Keywords: Differential Program Semantics Quantum Computation Cryptography Automated Complexity Analysis

Ugo Dal Lago's research area is theoretical computer science. In particular, he is interested in relations between computational complexity theory, probability theory, programming language theory and mathematical logic.

**PROBABILISTIC HIGHER-ORDER COMPUTATION
**

Even if algorithms are traditionally considered as deterministic processes, the possibility for algorithms to access sources of randomness has been taken into account since the birth of theoretical computer science. This is not only convenient, but necessary in cryptography, while probabilistic models are among the most successful approaches to machine learning. A lot of questions remain however open, despite the huge literature on the subject. In particular, the impart of adopting a probabilistic model of computation to the theory of programming languages is largely unexplored, in particular when higher-order functions are available.

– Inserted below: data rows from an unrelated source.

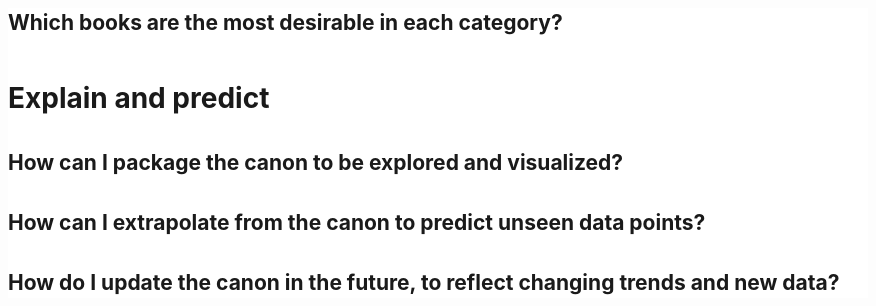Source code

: <h2 id="Which-books-are-the-most-desirable-in-each-category?">Which books are the most desirable in each category?<a class="anchor-link" href="#Which-books-are-the-most-desirable-in-each-category?"> </a></h2>
</div>
</div>
</div>
<div class="cell border-box-sizing text_cell rendered"><div class="inner_cell">
<div class="text_cell_render border-box-sizing rendered_html">
<h1 id="Explain-and-predict">Explain and predict<a class="anchor-link" href="#Explain-and-predict"> </a></h1>
</div>
</div>
</div>
<div class="cell border-box-sizing text_cell rendered"><div class="inner_cell">
<div class="text_cell_render border-box-sizing rendered_html">
<h2 id="How-can-I-package-the-canon-to-be-explored-and-visualized?">How can I package the canon to be explored and visualized?<a class="anchor-link" href="#How-can-I-package-the-canon-to-be-explored-and-visualized?"> </a></h2>
</div>
</div>
</div>
<div class="cell border-box-sizing text_cell rendered"><div class="inner_cell">
<div class="text_cell_render border-box-sizing rendered_html">
<h2 id="How-can-I-extrapolate-from-the-canon-to-predict-unseen-data-points?">How can I extrapolate from the canon to predict unseen data points?<a class="anchor-link" href="#How-can-I-extrapolate-from-the-canon-to-predict-unseen-data-points?"> </a></h2>
</div>
</div>
</div>
<div class="cell border-box-sizing text_cell rendered"><div class="inner_cell">
<div class="text_cell_render border-box-sizing rendered_html">
<h2 id="How-do-I-update-the-canon-in-the-future,-to-reflect-changing-trends-and-new-data?">How do I update the canon in the future, to reflect changing trends and new data?<a class="anchor-link" href="#How-do-I-update-the-canon-in-the-future,-to-reflect-changing-trends-and-new-data?"> </a></h2>
</div>
</div>
</div>
</div>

**DIFFERENTIAL SEMANTICS OF PROGRAMMING LANGUAGES**

The semantics of programming languages is historically studied through equivalences and preorders on programs, which do not give any quantitative information about pairs of programs that are not comparable. The use of metrics and pseudometrics, although promising, does not account for differences between programs that depend in on the context. We are therefore trying, through notions of distance between programs that are not merely numerical, to be able to justify certain extremely interesting transformations between programs.

**IMPLICIT COMPUTATIONAL COMPLEXITY**

Implicit computational complexity aims at giving characterizations of complexity classes based on mathematical logic. Starting from Linear Logic, one could define deductive systems which correspond to complexity classes as soon as cut-elimination is interpreted as the underlying computational mechanism. In particular, characterizations of polinomial and elementary time functions have been introduces by Girard and Lafont in the last ten years. These proposals are interesting both from the point of view of computational complexity and from the point of view of programming language theory.